By running "Operation LeanMass" on Episteme, the team passively builds the **"Simulator"**:
- A dataset of every "Failed Experiment" (Negative Trajectories).
- A log of every "High-Confidence Failure" (Conflict).
- A library of "Golden Paths" (Resolved Consensus).
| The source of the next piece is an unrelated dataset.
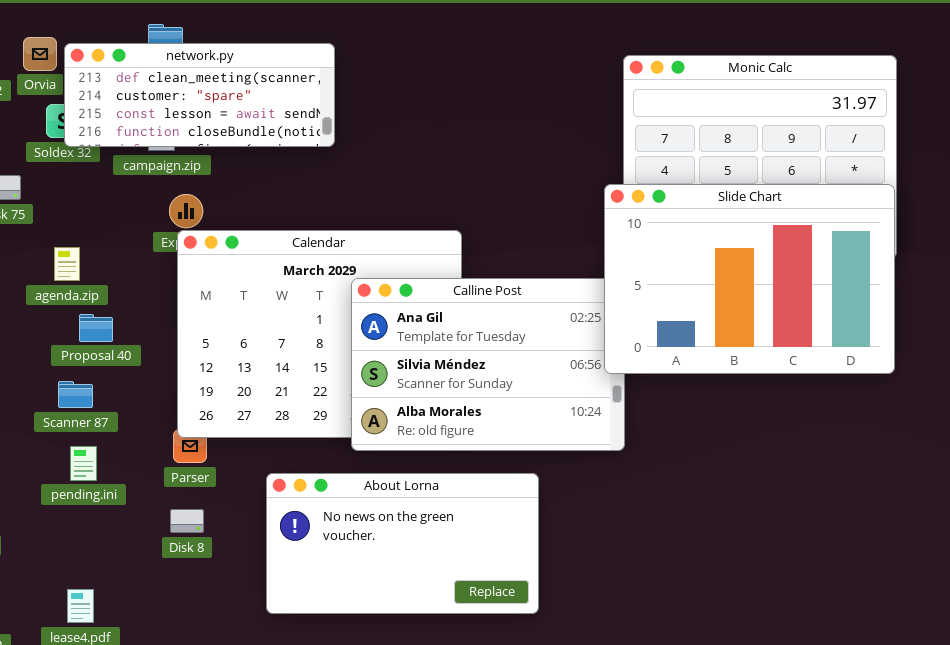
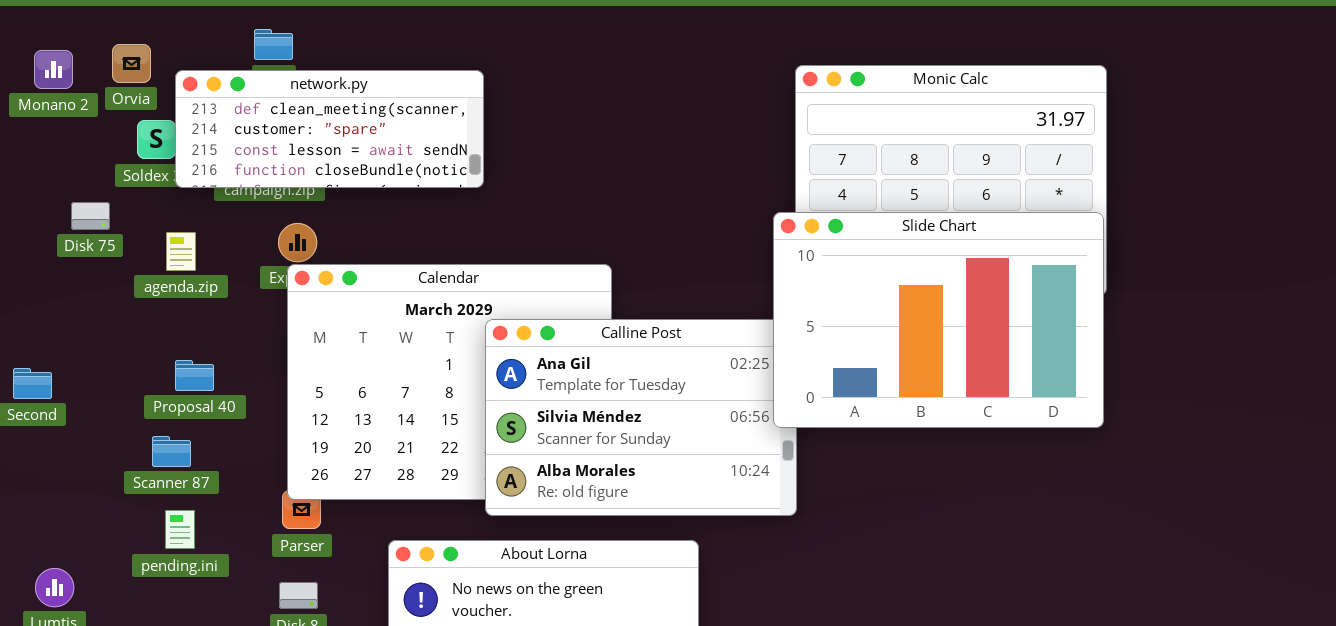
network.py: [64,43,335,147] -> [175,70,484,188], moved
agenda.zip: [54,247,80,281] -> [166,232,196,271], moved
This data is licensed to model labs to train **Medical Reasoning Adapters**, making StemeDB the primary supplier of "experience" for the next generation of Scientific AGI.
---
## Summary: Why Episteme for BioTech?
| Problem | Vector DB Approach | Episteme Approach |
|---------|--------------------|-------------------|
| "Muscle Loss" vs "No Loss" | Averages/Hallucinates | **Skeptic Lens** flags variance |
| FDA Label Update | O(N) Manual Update | **Epoch Supersession** (O(1)) |
| Pre-print vs Lancet | Text Similarity | **Multi-Sig** reputation weight |
| Knowledge Half-Life | Metadata sorting | **Semantic Decay** (auto-fading) |
| OCR Errors | Trust the text | **Visual Anchoring** (pHash) |
In Pharma, the "Git for Truth" isn't a feature; it's the only way to avoid the liability of a hallucinating research swarm.